For each test two tubes of SBCDM and 1 tube Thioglycollate medium are included as uninoculated medium controls.
Incubate all the thioglycollate and one half of the SBCDM test media tubes for 7 days at 35°C to 37°C in the test intended to detect bacteria and the other half of SBCDM media tubes at 20 to 25°C (room temperature) in the test intended to detect fungi.
After 7 days following incubation subinoculate 1 ml from each tube of the previously inoculated media into a corresponding series of fresh media. These are then incubated as earlier described for a further minimum period of 7 days.
2b. Liquid Vaccine
Using a minimum of 15 ml of vaccine from each bottle, inoculate 10 tubes of SBCDM and 5 tubes of Thioglycollate medium using 1 ml of inoculum per tube.
Incubate as described in 2 (a) above for a minimum of 14 days. Uninoculated media controls for each incubation temperature should also be included as previously described.
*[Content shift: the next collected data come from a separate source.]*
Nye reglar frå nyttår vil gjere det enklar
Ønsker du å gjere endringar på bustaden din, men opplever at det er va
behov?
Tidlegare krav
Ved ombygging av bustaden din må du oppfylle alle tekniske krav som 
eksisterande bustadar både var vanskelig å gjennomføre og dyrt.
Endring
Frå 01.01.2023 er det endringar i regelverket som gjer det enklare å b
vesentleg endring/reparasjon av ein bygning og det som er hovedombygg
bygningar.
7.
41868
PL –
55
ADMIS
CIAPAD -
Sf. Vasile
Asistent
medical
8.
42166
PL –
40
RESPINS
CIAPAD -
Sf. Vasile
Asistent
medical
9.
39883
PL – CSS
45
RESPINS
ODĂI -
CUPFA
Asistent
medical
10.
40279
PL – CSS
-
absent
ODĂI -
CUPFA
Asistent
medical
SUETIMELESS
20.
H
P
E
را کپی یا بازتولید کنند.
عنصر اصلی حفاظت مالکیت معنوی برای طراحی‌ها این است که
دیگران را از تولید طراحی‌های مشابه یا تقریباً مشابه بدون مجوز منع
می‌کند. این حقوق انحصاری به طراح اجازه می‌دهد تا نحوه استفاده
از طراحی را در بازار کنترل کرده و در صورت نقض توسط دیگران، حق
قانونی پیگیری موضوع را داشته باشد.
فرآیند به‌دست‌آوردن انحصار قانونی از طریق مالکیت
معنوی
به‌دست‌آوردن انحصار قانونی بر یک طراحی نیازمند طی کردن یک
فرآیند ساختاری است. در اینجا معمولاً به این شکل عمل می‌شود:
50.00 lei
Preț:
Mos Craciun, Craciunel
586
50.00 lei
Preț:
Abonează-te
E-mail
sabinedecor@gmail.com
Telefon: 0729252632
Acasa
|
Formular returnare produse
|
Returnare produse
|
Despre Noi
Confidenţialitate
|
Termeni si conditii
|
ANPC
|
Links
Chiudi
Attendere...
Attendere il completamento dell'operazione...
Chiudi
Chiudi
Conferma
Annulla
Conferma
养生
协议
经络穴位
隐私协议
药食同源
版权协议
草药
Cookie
3. Examine the media visually for growth several times during the incubation period, and on the last day of the test period. In the case of Thioglycollate medium used for the detection of anaerobic microorganisms, shaking or mixing should be kept to a minimum in order to maintain anaerobic conditions.
4. Record the observations.
III. Interpretation of Results
If no growth of microorganisms is observed in any of the broths/media during the incubation period and at its conclusion, the preparation being examined passes the test for sterility. Growth is indicated by turbidity of the medium/broth.
The test is valid if no growth is observed in any of the controls, i.e.
If growth occurs in either control, the test should be repeated.
If the test is valid and growth is observed in the media inoculated with the test material, the preparation fails.